• Instruction:
Exactly as written, output each of the lines below, with no images.

• Records supplied:
-=-=-=-=-

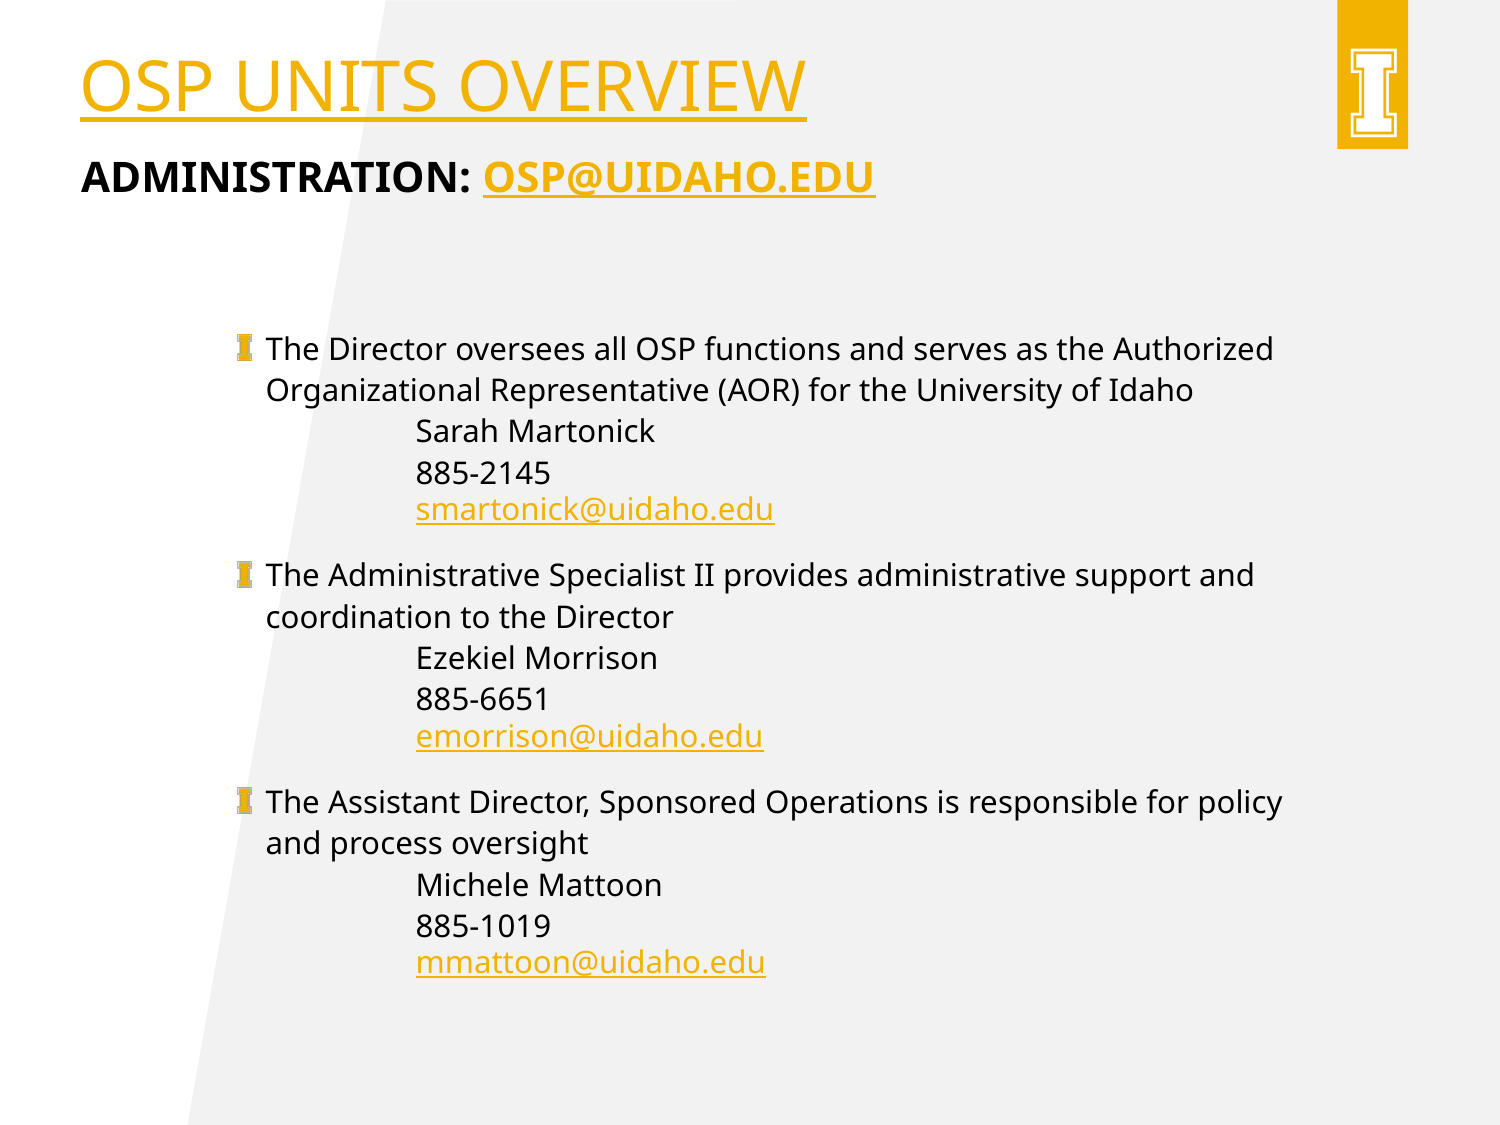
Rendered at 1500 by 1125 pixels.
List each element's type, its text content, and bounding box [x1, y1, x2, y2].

picture [237, 334, 252, 361]
title Osp units overview [79, 62, 1374, 139]
list The Director oversees all OSP functions and serves as the Authorized Organizational Representative (AOR) for the University of Idaho Sarah Martonick 885-2145 smartonick@uidaho.edu The Administrative Specialist II provides administrative support and coordination to the Director Ezekiel Morrison 885-6651 emorrison@uidaho.edu The Assistant Director, Sponsored Operations is responsible for policy and process oversight Michele Mattoon 885-1019 mmattoon@uidaho.edu [237, 324, 1338, 1025]
list administration: osp@uidaho.edu [81, 149, 1038, 213]
picture [237, 561, 252, 588]
picture [237, 787, 252, 814]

-=-=-=-=-

• Output for this exercise:
Rendered at 1500 by 1125 pixels.
List each element's type, its text content, and bounding box [x1, y1, x2, y2].

picture [237, 334, 252, 361]
title Osp units overview [79, 62, 1374, 139]
list The Director oversees all OSP functions and serves as the Authorized Organizational Representative (AOR) for the University of Idaho Sarah Martonick 885-2145 smartonick@uidaho.edu The Administrative Specialist II provides administrative support and coordination to the Director Ezekiel Morrison 885-6651 emorrison@uidaho.edu The Assistant Director, Sponsored Operations is responsible for policy and process oversight Michele Mattoon 885-1019 mmattoon@uidaho.edu [237, 324, 1338, 1025]
list administration: osp@uidaho.edu [81, 149, 1038, 213]
picture [237, 561, 252, 588]
picture [237, 787, 252, 814]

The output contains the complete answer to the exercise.